This week I’ve been thinking about how we’ll manage Python packages for the ACCESS community at NCI to add better support for Python 3. I’ve started adding Python 3 support to my own scripts (using travis.org to check they actually work), and it’s not been that bad, and we’re starting to get users ask on the helpdesk for Python 3 versions of the climate-focused packages we support.

There are a couple inconvenient differences between Python 2 and Python 3. Print is now a function, rather than a statement, so brackets must be added anywhere you print. A number of built-in packages were renamed, meaning occasionally you need to go searching for the new name when you get an import error. Finally files you open are now interpreted as Unicode, rather than plain bytes as Python 2 and most Unix tools do, so data files need to be opened specifically in binary mode.

Past these differences, which can be worked around easily enough using the __future__ and six packages, the core of the language is pretty much the same. The majority of core libraries like numpy and pandas have been converted to work with either version, but many libraries and scripts remain Python 2 only, while some newer ones only support Python 3.

Currently NCI only support numpy, scipy and matplotlib on the Raijin supercomputer, and ask users to install extra packages to their home directory using Pip. This is because managing the dependencies between library versions gets very complicated quite quickly when supporting a larger number of packages for a wide range of different use cases, especially as some researchers using the machine want extreme stability so that their results are reproducible, while others want to make use of the latest and greatest features.

The ACCESS community separately maintains a number of python libraries in the /projects/access area. These are both libraries that are complicated for researchers to install, for instance file format libraries that require binary dependencies to be compiled, as well as odds and ends like pip and pytest that are helpful for general development as well as climate and weather research.

We support these libraries using the same environment module system that NCI uses for the software it supports. Environment modules are little TCL scripts that modify your $PATH, allowing multiple versions of a software package to be installed alongside each other, so loading the modulepython/2.7.5 will add /apps/python/2.7.5/bin, and python/3.4.3 will add /apps/python/3.4.3/bin.

Our ACCESS pythonlib modules work much the same way, only modifying $PYTHONPATH so that the Python interpreter can find the libraries in the module.
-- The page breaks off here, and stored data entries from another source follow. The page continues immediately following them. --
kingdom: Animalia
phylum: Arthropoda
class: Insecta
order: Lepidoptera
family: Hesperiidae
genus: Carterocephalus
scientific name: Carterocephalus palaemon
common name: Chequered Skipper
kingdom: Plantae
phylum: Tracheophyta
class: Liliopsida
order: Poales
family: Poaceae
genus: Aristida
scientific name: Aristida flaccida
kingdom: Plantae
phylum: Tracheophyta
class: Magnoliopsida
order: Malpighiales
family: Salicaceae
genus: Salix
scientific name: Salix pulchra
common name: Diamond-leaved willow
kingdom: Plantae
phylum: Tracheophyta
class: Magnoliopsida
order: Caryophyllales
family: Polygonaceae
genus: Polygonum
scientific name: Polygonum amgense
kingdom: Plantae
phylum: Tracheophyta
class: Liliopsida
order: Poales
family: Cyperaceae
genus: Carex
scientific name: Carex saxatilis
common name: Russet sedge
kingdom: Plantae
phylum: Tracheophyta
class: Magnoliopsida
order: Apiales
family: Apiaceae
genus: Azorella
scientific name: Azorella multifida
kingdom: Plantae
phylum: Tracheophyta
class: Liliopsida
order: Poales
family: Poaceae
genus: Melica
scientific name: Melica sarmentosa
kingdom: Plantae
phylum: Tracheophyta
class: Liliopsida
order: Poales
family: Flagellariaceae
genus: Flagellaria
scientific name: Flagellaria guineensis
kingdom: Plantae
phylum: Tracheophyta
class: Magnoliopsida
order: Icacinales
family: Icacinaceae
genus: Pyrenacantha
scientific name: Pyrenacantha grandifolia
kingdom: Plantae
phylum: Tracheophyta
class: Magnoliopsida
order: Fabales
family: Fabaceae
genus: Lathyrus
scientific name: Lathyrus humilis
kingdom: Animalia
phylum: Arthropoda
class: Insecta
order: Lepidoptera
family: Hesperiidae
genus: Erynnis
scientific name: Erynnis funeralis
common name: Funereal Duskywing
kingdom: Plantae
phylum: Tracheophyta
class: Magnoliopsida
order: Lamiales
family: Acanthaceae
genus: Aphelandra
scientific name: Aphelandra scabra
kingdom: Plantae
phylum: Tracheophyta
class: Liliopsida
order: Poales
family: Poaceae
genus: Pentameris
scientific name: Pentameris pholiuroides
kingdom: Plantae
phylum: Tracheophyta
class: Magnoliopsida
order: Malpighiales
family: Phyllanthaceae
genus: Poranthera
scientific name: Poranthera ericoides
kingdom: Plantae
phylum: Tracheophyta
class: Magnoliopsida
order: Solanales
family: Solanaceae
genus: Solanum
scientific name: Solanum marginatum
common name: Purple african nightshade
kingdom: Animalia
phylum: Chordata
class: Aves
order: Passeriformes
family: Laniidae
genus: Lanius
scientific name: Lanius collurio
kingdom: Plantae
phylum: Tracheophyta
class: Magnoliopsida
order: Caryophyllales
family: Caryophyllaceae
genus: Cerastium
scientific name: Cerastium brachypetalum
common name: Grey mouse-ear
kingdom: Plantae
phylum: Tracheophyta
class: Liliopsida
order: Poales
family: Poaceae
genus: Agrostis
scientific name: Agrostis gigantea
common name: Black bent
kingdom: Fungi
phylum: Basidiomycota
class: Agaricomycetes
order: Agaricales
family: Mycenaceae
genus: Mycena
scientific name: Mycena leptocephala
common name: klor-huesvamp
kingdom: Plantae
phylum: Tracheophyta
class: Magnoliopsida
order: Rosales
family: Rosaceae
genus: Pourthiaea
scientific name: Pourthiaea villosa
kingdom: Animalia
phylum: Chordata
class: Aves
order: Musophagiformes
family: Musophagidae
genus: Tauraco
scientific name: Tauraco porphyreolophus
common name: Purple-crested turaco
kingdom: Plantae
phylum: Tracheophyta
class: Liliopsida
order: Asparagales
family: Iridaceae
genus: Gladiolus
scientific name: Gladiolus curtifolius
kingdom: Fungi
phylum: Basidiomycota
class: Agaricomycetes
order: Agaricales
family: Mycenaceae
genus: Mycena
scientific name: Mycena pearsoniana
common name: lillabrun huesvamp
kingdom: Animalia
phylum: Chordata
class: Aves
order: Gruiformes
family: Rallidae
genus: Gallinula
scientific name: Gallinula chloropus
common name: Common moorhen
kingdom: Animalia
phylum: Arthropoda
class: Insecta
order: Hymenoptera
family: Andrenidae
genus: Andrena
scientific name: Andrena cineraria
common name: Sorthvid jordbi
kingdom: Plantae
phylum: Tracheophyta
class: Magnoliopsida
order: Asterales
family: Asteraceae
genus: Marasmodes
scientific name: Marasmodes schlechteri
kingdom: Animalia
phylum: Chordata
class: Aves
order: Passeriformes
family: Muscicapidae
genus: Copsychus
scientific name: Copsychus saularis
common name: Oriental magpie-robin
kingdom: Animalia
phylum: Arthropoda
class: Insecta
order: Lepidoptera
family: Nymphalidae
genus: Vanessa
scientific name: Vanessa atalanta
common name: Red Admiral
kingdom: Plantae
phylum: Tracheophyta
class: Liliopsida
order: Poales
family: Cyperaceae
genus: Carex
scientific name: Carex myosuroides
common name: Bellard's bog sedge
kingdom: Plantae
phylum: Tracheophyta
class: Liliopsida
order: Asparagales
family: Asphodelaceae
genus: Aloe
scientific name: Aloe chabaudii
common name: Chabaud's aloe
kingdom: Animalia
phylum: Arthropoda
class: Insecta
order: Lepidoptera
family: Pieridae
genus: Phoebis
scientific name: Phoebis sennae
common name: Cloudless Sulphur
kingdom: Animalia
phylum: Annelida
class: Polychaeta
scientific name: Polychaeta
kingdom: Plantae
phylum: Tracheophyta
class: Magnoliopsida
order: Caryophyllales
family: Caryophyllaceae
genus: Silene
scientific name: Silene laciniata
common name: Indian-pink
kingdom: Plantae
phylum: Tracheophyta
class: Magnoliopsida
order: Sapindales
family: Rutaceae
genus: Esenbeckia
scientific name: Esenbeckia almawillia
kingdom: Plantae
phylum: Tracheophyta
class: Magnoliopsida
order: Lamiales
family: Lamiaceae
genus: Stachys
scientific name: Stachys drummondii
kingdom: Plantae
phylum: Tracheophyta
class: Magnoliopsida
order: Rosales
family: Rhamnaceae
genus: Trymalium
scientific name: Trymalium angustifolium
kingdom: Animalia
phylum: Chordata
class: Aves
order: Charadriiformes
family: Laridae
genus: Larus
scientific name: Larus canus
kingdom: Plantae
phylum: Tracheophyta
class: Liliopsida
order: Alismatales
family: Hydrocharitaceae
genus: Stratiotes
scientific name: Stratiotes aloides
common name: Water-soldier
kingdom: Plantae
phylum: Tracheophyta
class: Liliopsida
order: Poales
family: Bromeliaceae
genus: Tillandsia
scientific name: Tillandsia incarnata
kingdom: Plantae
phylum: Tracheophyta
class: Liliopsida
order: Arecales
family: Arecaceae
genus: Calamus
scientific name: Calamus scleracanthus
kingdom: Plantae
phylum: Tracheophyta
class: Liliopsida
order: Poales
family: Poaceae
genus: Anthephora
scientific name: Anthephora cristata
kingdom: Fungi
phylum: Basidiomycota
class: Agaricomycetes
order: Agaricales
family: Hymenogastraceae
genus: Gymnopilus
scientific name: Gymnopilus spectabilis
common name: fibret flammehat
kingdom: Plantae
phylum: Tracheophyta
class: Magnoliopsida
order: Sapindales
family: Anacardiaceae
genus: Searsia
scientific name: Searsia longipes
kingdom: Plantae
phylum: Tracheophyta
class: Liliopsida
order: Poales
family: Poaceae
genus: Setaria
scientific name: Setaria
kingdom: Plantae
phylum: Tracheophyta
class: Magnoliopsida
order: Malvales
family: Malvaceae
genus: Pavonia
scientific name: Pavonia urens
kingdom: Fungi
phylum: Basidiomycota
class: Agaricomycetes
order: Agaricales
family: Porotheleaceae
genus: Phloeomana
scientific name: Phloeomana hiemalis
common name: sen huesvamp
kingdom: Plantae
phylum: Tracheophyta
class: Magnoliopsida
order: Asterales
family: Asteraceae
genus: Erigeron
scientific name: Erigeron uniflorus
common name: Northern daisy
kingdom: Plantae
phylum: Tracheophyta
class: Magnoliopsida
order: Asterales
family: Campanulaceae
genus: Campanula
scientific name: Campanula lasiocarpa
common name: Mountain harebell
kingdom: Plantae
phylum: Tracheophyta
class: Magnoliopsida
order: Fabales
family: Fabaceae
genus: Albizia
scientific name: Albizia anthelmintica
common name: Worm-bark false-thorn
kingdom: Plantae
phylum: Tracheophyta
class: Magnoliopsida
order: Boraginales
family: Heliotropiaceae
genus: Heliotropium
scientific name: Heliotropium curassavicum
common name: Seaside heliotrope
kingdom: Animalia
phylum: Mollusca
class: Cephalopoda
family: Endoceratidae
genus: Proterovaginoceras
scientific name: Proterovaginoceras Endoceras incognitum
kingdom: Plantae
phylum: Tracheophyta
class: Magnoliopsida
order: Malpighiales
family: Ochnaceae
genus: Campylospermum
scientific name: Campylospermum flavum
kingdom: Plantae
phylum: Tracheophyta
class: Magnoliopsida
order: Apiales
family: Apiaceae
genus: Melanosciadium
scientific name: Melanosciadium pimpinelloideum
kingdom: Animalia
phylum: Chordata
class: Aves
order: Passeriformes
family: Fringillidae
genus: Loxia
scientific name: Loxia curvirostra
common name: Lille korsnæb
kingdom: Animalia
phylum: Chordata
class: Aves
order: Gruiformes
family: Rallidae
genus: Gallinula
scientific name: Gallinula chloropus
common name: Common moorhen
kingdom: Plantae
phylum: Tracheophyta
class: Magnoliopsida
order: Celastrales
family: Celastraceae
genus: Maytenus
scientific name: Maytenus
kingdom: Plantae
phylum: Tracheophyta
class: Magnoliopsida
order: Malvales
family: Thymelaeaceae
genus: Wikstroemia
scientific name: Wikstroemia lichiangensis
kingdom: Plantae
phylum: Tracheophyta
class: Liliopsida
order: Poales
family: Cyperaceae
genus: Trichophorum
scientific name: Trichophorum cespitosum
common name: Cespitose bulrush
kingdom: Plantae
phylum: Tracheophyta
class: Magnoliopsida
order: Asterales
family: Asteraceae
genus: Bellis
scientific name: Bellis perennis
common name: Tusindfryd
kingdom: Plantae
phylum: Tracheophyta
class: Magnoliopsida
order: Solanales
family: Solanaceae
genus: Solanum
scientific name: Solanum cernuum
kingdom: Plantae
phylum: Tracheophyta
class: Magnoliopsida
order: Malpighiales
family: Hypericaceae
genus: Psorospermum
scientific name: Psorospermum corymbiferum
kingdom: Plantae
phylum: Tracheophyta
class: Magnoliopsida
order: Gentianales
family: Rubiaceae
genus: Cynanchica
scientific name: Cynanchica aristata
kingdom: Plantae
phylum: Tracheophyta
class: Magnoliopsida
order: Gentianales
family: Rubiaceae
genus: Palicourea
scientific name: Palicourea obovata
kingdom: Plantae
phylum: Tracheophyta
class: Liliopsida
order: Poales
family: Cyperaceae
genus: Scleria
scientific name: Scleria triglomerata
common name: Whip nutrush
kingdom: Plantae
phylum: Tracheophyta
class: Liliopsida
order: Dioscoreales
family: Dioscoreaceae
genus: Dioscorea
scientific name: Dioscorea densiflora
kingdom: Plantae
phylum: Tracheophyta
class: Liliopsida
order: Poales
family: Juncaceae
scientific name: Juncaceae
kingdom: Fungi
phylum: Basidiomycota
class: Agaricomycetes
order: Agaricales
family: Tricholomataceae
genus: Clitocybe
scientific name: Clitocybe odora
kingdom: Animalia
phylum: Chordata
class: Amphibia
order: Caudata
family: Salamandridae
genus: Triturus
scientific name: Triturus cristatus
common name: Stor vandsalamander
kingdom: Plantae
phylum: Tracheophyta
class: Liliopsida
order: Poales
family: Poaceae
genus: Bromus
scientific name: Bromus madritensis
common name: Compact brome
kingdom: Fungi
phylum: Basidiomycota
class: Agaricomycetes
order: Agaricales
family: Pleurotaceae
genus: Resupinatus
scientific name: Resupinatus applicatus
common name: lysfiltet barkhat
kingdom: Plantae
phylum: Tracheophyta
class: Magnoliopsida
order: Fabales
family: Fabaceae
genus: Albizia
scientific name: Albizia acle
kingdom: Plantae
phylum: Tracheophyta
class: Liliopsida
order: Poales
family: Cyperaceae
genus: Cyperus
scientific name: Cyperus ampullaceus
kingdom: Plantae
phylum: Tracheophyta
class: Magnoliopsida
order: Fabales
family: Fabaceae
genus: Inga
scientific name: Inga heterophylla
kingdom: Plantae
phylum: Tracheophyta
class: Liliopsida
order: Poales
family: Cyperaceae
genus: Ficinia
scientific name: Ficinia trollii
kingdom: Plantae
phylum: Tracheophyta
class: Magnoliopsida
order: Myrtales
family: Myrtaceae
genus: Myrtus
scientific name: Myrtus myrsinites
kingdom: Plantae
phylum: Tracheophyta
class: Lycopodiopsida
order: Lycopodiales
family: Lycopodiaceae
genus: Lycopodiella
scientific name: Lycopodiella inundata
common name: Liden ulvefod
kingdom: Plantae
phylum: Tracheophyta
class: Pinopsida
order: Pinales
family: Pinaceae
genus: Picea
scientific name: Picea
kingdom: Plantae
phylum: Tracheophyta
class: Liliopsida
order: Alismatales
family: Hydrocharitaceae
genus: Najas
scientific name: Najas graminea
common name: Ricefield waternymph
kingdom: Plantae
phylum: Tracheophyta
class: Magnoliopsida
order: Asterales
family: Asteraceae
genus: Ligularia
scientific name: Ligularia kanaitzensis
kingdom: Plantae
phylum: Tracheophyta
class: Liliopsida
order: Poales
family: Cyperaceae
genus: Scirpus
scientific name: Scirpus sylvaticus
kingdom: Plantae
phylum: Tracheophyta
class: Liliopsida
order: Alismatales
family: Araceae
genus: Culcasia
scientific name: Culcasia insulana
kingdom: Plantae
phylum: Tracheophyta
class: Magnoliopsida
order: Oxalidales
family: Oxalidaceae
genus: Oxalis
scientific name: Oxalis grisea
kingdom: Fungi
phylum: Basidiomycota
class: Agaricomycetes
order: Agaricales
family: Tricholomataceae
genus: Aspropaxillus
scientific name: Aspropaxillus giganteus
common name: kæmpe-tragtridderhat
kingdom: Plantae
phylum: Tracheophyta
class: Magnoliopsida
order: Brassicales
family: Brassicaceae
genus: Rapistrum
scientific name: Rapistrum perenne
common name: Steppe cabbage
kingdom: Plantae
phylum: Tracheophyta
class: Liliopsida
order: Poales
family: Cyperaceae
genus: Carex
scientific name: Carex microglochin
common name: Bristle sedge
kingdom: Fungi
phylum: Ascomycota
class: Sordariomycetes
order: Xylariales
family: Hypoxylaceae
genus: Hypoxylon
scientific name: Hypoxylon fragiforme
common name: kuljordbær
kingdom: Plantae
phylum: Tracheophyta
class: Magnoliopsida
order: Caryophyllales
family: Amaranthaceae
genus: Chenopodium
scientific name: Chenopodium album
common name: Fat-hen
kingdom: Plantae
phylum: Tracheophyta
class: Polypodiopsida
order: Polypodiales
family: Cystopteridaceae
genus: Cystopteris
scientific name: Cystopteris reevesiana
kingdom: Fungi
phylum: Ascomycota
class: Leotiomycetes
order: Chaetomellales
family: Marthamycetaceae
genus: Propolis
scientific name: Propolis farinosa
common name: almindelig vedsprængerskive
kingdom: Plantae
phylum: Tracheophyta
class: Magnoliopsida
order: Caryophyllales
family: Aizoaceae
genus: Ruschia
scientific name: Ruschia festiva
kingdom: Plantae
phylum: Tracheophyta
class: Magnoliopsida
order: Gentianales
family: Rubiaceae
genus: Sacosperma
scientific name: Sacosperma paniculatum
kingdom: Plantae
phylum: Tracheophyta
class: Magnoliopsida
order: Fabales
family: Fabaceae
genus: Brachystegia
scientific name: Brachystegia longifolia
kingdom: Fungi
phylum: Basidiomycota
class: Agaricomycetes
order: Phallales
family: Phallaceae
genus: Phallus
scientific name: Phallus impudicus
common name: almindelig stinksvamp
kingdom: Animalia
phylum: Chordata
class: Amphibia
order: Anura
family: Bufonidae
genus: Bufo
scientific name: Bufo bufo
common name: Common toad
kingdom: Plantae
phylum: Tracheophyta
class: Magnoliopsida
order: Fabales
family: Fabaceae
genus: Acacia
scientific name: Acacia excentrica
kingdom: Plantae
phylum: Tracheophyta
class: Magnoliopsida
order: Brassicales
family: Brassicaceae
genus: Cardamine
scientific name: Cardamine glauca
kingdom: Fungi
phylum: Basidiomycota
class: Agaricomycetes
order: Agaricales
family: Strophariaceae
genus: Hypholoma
We’ve even got a nifty script that searches PyPI for a specific library version, installs that version into the apps/pythonlib directory, then installs a module file so that researchers can use it.

There are two downsides with this however. Firstly dependencies need to be installed and tracked separately, which is a manual process as PyPI doesn’t track this information, and secondly our setup only supports Python 2.7. As the different patch versions are mostly compatible with each other a library installed with 2.7.5 will still work with 2.7.6, so this is ok if we only support 2.7 variants.

If we start supporting Python 3 though we’ve got another axis to think about - both the library version as well as the Python version. Add tracking dependencies on to that, which is somewhat tedious using the TCL module files, and a dedicated package manager becomes attractive.

Anaconda is the natural choice for this - it has a sophisticated dependency solver and a database of packages, meaning we don’t need to worry about tracking dependencies ourselves. It also handles binary dependencies, so less need for us to work out random build systems, and has a large number of climate and weather related packages available.

Intel have also recently released on Anaconda a number of libraries optimised for their processors, which would be great for people doing number crunching. Previous attempts to compile these ourselves have resulted in a mess of linker errors.

Unfortunately NCI aren’t presently too keen on supporting Anaconda centrally, since it includes system packages like OpenSSL where getting prompt security updates are important. I’ve also got my own concerns about their packaging system, which is entirely separate from PyPI so if you create a package with dependencies that aren’t in the Conda ecosystem you must re-package them yourself, and manually monitor for updates from the developer.